# Classification of (6,12,18,4,0) sets

A set with statistics. (6,12,18,4,0) cannot have two points of type d with the same c-statistic. If it does say the coordinate of both points which is not equal to 2 is one then slice on that coordinate there result will be that both side slices will have their center point and can have at most three points of type c. So the remaining 12 must be in the center slice. But there they will block all points of type d but the only remaining spaces for these points are the outside slices and there are only two such spaces there and we need two so there is a contradiction.

Now without loss of generality taking in account the above we can take the points of type d to be (1,2,2,2), (2,1,2,2),(2,2,1,2) and (2,2,2,1) . We slice on the first coordinate. Then the cube with first coordinate equal to one contains its center point and can only have three points of type c. The center cube contains the remaining points of type d and hence can contain 9 of the remaining points of type d. The rest must be in the remaining slice. It must contain all its points of type c. But we could have cut along any coordinate thus the set contains all points of type c with one coordinate equal to 3. This accounts for all 18 of its points.

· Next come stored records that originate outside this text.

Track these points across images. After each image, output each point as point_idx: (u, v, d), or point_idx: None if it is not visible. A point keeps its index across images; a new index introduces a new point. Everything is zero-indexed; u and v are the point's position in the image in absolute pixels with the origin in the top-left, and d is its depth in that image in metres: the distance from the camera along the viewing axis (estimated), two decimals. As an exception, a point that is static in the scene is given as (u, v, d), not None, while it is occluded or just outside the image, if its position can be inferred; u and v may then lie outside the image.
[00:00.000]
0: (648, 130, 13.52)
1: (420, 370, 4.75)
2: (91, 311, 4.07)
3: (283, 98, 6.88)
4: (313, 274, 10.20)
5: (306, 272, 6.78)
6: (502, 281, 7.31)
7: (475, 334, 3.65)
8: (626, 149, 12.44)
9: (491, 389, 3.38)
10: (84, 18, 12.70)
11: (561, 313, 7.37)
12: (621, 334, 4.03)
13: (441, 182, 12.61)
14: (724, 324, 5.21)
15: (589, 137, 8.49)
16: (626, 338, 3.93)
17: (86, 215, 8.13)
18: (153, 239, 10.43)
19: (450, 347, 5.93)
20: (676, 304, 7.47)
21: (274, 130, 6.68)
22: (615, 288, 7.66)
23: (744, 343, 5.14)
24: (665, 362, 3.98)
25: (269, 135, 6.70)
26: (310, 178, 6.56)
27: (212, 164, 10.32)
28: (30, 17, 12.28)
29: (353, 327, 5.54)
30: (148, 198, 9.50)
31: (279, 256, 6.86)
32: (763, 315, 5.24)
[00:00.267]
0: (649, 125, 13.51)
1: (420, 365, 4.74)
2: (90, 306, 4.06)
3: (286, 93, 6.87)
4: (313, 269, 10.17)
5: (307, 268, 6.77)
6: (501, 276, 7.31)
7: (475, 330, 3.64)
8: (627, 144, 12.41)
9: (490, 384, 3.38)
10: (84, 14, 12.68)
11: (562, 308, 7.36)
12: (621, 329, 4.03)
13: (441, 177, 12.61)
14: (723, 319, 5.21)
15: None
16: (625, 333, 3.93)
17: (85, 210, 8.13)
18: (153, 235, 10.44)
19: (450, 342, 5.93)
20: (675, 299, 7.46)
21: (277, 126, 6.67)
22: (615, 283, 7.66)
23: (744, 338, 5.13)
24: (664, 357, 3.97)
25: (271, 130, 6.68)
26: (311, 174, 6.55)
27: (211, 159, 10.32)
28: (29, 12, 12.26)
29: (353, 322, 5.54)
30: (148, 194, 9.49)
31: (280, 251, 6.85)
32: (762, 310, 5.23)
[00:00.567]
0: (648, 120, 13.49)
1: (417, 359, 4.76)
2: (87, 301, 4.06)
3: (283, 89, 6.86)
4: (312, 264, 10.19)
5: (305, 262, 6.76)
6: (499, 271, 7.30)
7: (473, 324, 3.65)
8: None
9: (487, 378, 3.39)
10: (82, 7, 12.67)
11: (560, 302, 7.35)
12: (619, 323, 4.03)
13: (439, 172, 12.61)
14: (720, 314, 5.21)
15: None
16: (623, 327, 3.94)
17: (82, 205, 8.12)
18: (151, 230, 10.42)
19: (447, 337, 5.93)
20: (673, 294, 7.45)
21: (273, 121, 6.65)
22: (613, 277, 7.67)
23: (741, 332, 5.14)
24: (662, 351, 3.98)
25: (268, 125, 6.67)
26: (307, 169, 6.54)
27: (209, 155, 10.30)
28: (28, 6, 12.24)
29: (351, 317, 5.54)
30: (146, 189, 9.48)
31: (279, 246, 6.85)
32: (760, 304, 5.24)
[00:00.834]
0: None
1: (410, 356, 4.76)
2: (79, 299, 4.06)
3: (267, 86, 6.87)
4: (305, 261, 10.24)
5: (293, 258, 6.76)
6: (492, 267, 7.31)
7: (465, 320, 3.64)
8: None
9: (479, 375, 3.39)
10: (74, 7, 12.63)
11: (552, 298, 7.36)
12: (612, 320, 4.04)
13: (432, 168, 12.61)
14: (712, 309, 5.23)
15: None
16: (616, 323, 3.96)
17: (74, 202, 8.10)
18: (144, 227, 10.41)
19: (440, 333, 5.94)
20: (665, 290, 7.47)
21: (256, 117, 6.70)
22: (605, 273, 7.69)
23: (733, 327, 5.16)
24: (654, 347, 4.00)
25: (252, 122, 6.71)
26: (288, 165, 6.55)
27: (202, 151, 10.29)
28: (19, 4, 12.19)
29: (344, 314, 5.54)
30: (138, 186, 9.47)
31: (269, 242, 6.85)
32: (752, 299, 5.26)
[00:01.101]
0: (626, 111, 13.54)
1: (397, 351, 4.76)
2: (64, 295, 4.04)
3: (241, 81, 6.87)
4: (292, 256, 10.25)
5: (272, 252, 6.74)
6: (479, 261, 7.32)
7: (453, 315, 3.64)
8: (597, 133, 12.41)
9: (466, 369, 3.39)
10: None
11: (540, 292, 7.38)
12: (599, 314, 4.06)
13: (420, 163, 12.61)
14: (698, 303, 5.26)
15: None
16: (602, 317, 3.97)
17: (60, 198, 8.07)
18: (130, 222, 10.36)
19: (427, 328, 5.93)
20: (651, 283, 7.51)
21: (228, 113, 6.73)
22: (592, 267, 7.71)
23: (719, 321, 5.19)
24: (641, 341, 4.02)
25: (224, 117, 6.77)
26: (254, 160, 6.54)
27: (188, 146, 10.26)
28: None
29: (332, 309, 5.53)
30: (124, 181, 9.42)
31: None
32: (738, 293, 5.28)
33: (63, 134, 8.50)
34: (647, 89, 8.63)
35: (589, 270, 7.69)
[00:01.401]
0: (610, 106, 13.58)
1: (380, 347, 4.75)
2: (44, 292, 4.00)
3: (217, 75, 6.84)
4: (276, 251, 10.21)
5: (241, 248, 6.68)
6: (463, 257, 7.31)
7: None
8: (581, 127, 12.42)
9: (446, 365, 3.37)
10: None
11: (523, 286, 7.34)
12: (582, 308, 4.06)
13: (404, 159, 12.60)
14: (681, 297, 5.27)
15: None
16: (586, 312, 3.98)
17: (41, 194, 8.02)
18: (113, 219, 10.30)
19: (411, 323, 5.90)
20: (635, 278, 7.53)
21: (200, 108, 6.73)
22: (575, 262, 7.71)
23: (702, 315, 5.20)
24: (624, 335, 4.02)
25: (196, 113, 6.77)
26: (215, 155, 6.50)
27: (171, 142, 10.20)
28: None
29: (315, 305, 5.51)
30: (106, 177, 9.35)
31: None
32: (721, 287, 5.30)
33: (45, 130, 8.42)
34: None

Now for the points of type a. There can only be two points of type a in the slice with first coordinate equal to three as any two points that don’t block a line block the remaining points. So there must be four in the other side slice. Now if the point (1,1,3,3) is in the set then it will block all points except (1,1,1,1), (1,1,3,1), (1,1,1,3) and (1,3,3,3) and (3,1,1,1), (3,1,3,1) and (3,1,1,3) and (3,3,3,3). To have four points in the slice with first coordinate equal to one it must contain one of (1,1,3,1) and (1,1,1,3) But either of these together with (1,1,3,3) will block all but one of the points in the slice with first coordinate equal to three but we need to so we have a contradiction. And by a similar argument we can deal with all points of the which are permutations of (1,1,3,3).

If the point (1,3,3,3) is in the set it will block all points which are permutations of (1,1,1,3) and (1,1,1,1) and to get four points in the slice with first coordinate equal to one we will need points which are permutations of (1,1,3,3) but that leads to contradictions as noted above.

So the only way to have four points in the side slice with first coordinate equal to one is to have the points (1,1,1,1), (1,1,1,3), (1,1,3,1) and (1,1,1,3).

These points block all but he points (3,1,1,1) and (3,3,3,3) these can be included and we need them to have six points so we add them and we have our six points of type a.

Now we need to get the points of type b. We can include all points which are permutations of (1,3,3,2) and get 12 points so we need to show that any deviation from this leads to less points. Let us look at the 8 points of type a which have the first coordinate equal to 2 we will show that the only way to have three points in that set is if they all are permutations of (1,3,3,2). Assume we have a point with two ones say (2,1,1,3) we will have the points (2,2,1,3) and (2,1,2,3) in the set from the above result on points of type b. They will block (2,3,1,3) and (2,1,3,3). The points (2,1,2,2) and (2,2,1,2) will be in the set from our discussion of points of type d. They will block (2,1,3,1) and (2,3,1,1). So the only points left are (2,3,3,1), (2,3,3,3) And (2,1,1,1) but (2,1,1,1) is blocked by (1,1,1,1) and (3,1,1,1). So we must have both of (2,3,3,1) and (2,3,3,3) but (2,3,3,2) is in our set as noted in our discussion of points of type c. So we can have only one of the two. So the only way we can have three points in the set is if we have the three permutations of (1,3,3,2) in the set. Similar arguments apply to the other sets with one fixed coordinate equal to two and the rest not equal to two. Thus the only set of points of type b that works is the permutations of the points (1,3,3,2) and we are done.